O cachorro parece um labrador e olha para mim quando me aproximo.
Tem uma cara afável. Somos ocidentais nós dois, amigo. Se bem que você talvez tenha nascido aqui, não é? Nasceu? No canil de um criador? Claro, onde mais, você me responde, com a paciência dos labradores.
Eu não nasci aqui. Não sei se você está muito interessado em saber. Sou do outro lado do planeta. Pode-se dizer que vim escondido dentro da bagagem de outra pessoa. É como se eu tivesse entrado clandestina, apesar do visto no meu passaporte. De fininho, para que não me vissem, para que não vissem as coisas invisíveis que eu trazia na mala. Que ninguém me veja ainda, que ninguém suspeite. Nesse sentido sou bem mais ocidental do que você, amigo de capa amarela. Não pertenço a este lugar.

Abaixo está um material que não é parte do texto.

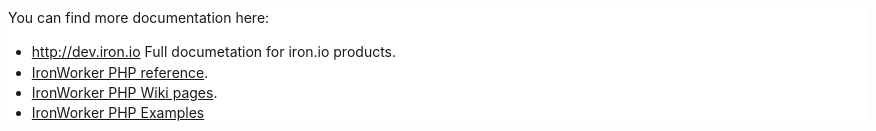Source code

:You can find more documentation here:

* http://dev.iron.io Full documetation for iron.io products.
* [IronWorker PHP reference](http://iron-io.github.com/iron_worker_php/).
* [IronWorker PHP Wiki pages](https://github.com/iron-io/iron_worker_php/wiki).
* [IronWorker PHP Examples](https://github.com/iron-io/iron_worker_examples/tree/master/php)
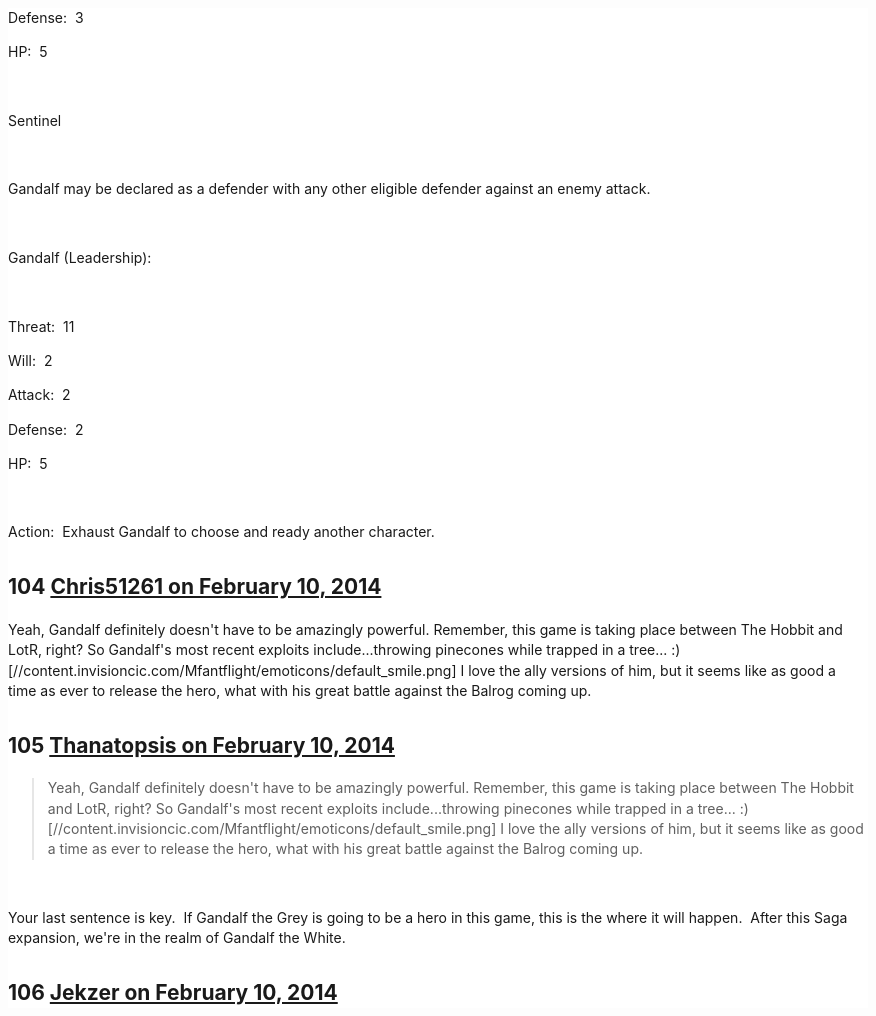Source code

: Defense:  3

HP:  5

 

Sentinel

 

Gandalf may be declared as a defender with any other eligible defender against an enemy attack.

 

Gandalf (Leadership):  

 

Threat:  11

Will:  2

Attack:  2

Defense:  2

HP:  5

 

Action:  Exhaust Gandalf to choose and ready another character.

## 104 [Chris51261 on February 10, 2014](https://community.fantasyflightgames.com/topic/98610-the-road-darkens-saga-news/?do=findComment&comment=980482)

Yeah, Gandalf definitely doesn't have to be amazingly powerful. Remember, this game is taking place between The Hobbit and LotR, right? So Gandalf's most recent exploits include...throwing pinecones while trapped in a tree... :) [//content.invisioncic.com/Mfantflight/emoticons/default_smile.png] I love the ally versions of him, but it seems like as good a time as ever to release the hero, what with his great battle against the Balrog coming up.

## 105 [Thanatopsis on February 10, 2014](https://community.fantasyflightgames.com/topic/98610-the-road-darkens-saga-news/?do=findComment&comment=980499)

> Yeah, Gandalf definitely doesn't have to be amazingly powerful. Remember, this game is taking place between The Hobbit and LotR, right? So Gandalf's most recent exploits include...throwing pinecones while trapped in a tree... :) [//content.invisioncic.com/Mfantflight/emoticons/default_smile.png] I love the ally versions of him, but it seems like as good a time as ever to release the hero, what with his great battle against the Balrog coming up.

 

Your last sentence is key.  If Gandalf the Grey is going to be a hero in this game, this is the where it will happen.  After this Saga expansion, we're in the realm of Gandalf the White.

## 106 [Jekzer on February 10, 2014](https://community.fantasyflightgames.com/topic/98610-the-road-darkens-saga-news/?do=findComment&comment=980514)
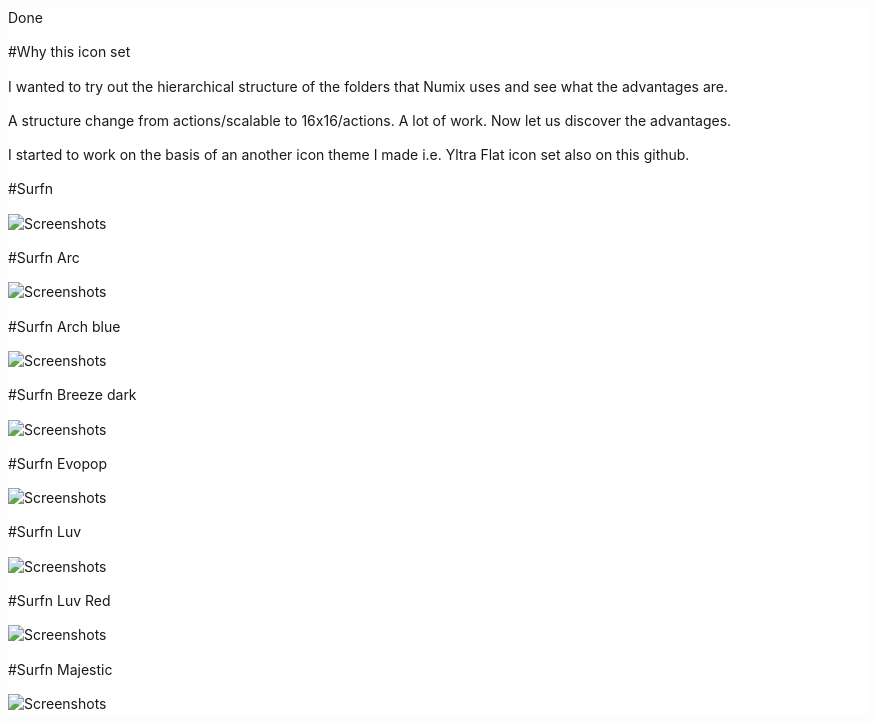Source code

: Done



#Why this icon set


I wanted to try out the hierarchical structure of the folders that Numix uses and see what the advantages are.

A structure change from actions/scalable to 16x16/actions. A lot of work. Now let us discover the advantages.


I started to work on the basis of an another icon theme I made i.e. Yltra Flat icon set also on this github.



#Surfn


![Screenshots](http://i.imgur.com/LtFrKF5.png)


#Surfn Arc


![Screenshots](http://i.imgur.com/PktMjPL.jpg)


#Surfn Arch blue


![Screenshots](http://i.imgur.com/nnNsHrt.png)


#Surfn Breeze dark


![Screenshots](http://i.imgur.com/t5Z6zcP.jpg)


#Surfn Evopop


![Screenshots](http://i.imgur.com/S2qHzgw.jpg)


#Surfn Luv


![Screenshots](http://i.imgur.com/eFca1f3.jpg)


#Surfn Luv Red


![Screenshots](http://i.imgur.com/lsJe7vl.jpg)


#Surfn Majestic


![Screenshots](http://i.imgur.com/4kmbNCW.png)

E por que exatamente estou aqui, então, você poderia me perguntar se tivéssemos mais tempo para trocar olhares, se a sua coleira e o seu dono já não fossem te puxando para as suas obrigações - sejam elas quais forem, acompanhar, guiar, divertir.
Não sei muito bem, para ser honesta. Estive reaprendendo a andar. Estou reaprendendo a andar. Depois da tempestade, da era glacial, da grande seca, a gente pode usar a imagem que quiser, ninguém vai se importar muito, afinal, quem somos nós se não menos do que anônimos aqui. Abriu-se esta porta. Agora não dá tempo de te contar como aconteceu. E ainda não sei se andar equivale a lembrar, se equivale a esquecer, e qual das duas coisas é o meu remédio, se nenhuma delas, se nenhuma opção existe e se andar é o mal e o remédio, o veneno que tece a morte e a droga que traz a cura. Se vim para lembrar - se vim para esquecer. Se vim para morrer ou para me vacinar. Talvez eu descubra. Talvez nunca seja possível descobrir, desvelar, levantar o toldo, remover qualquer traço de ilusão de caminhar.
Seja como for. É só colocar um pé depois do outro.